As the Son of man He is the Head of the human race, "the last Adam" in the language of St. Paul. No mere sovereignty over mankind is denoted by that title. He is that living, personal Thought of God which each man, as man, embodies and, with more or less distortion, represents. He Who became Incarnate is, as He ever was, the Light which lighteneth every man coming into the world.
It was because of this, His vital and organic connexion with the race, and with every member of it, that He could become Incarnate, and that His sufferings and triumph could have more than a pictorial, or representative, or vicarious efficacy. His work of redemption was rendered possible by His relation, as the Word, to the whole universe, and to mankind.
It was because of this, that He could become "the Head of the Body, the Church." Former ages interpreted the Atonement in the terms of Roman law. It is the mission of our age to learn to interpret it in terms of biology. We are only just beginning, by the aid of modern thought, to discover the true, profound meaning of the biological language of the New Testament. "As the body is one, and has many members, so also is the Christ." Not, let us mark, the Head only, but the Body. The Church is "the fulness of Him Who at all points, in all men, is being fulfilled." The words tell us of an organic growth. "I am the vine, ye are the branches." Can any terms express organic connexion more clearly than these?
It is our Head, to Whom we are bound by vital ties, in the mysterious unity of a common life, Who has repudiated sin by dying to it. By personal surrender to Christ we make His Mind our own; but we are enabled to do so, because, in so doing, we are attaining to our own true mind, we are entering into the possession of our own true selves, we are "winning our souls," realising the Christ-nature within us. By faith and sacraments, that which is potentially ours becomes our own in actual fact.
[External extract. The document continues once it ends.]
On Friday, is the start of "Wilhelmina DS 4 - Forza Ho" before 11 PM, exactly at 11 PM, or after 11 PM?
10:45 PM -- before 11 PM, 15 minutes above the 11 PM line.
In simpler language, and in more familiar but not less true words, we who are members of Christ's Body, in all our weak attempts after repentance and faith, are not left to our own unaided resources, but are at every point aided and enabled to advance to final, complete reconciliation and union by the Spirit of the Christ working in us.
He is no merely external reconciler. He reconciles us from within, working along with our own wills, to create that changed mind which is His own Mind revealed upon the Cross for no other reason than that it might become our mind, the most real and fundamental thing in us, that "new man, which is being renewed after the image of Him Who created him."